Ironically enough, this turns out to be something that I once knew and had since forgotten; following from those reminders I found, by way of Tolkien Gateway, that the relevant information is included in Richard West's TOLKIEN CRITICISM: AN ANNOTATED CHECKLIST , one of the very first Tolkien books I ever read** and for years my bible for tracking down other stuff (pieces by and about Tolkien). Under entry B109, page 34, RW gives Tolkien's reply to a query regarding whether he'd been influenced by Burroughs in his own writing:
"Source hunting is a great entertainment but I do not
myself think it is particularly useful. I did read many
of Edgar Rice Burroughs' earlier works, but I developed
a distaste for his Tarzan even greater than my distaste
for spiders. Spiders I had met long before Burroughs
began to write, and I do not think he is in any way
responsible for Shelob. At any rate I retain no memory
of the Siths or the Apt."
I haven't read Lupoff's book,*** but Doug points out that the Siths and Apt appear in the third of the John Carter books, which I also have not read (PRINCESS OF MARS being the only one I've read of that series).
So the evidence seems to be that Tolkien read a good deal of Burroughs' works but that like many readers gave up on the various series as they became increasingly formulaic. He definitely read a number of the Tarzan books and some of the Pellucidar books; there doesn't seem to be enough evidence to say whether he read any of the Mars books -- he might have read some and just happened to miss that one volume or he might have given them a pass altogether.

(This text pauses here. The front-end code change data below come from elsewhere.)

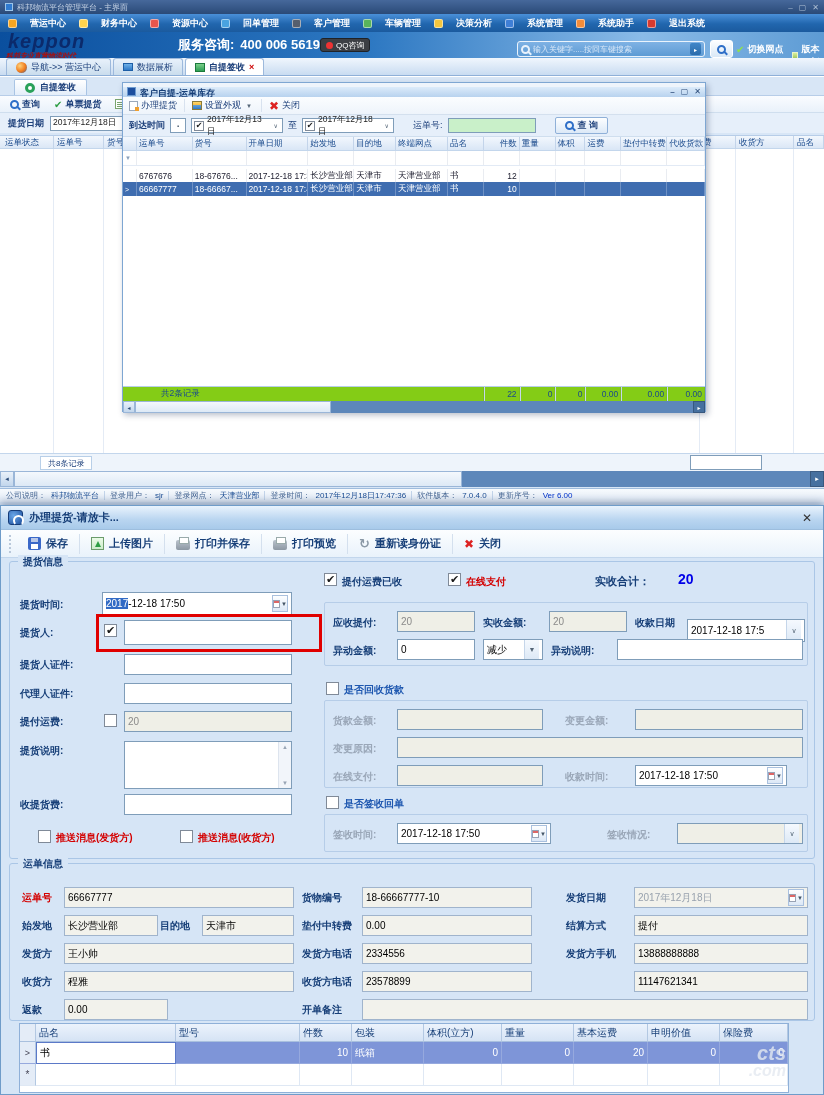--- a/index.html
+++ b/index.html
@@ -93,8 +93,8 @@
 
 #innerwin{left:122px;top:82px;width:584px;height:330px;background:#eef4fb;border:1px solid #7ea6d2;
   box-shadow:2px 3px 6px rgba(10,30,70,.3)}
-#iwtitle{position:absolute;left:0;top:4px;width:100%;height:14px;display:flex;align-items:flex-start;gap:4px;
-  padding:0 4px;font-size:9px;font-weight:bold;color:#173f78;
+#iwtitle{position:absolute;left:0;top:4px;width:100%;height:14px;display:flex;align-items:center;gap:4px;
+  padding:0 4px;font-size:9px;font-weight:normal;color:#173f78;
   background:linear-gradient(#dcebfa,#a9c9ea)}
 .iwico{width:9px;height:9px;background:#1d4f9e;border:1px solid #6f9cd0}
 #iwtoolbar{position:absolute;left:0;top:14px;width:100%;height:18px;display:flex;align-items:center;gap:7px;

From what I have read of Burroughs' work, I have to agree with Tolkien that I don't see any influence on the Middle-earth stories, but admittedly there's a lot of Burroughs I haven't read so I may be missing something. Still it's nice to be able to confirm another bit of Tolkien's reading and his awareness of his contemporaries.
*thanks to Doug for pointing this out, and to both Doug and Charles for providing me with the quote.
**this is back in the day when there were only five books out about JRRT: Isaacs & Zimbardo, Ready, Carter, West, and Kocher, with a sixth (Ryan) reported to be out there but which none of us had ever seen.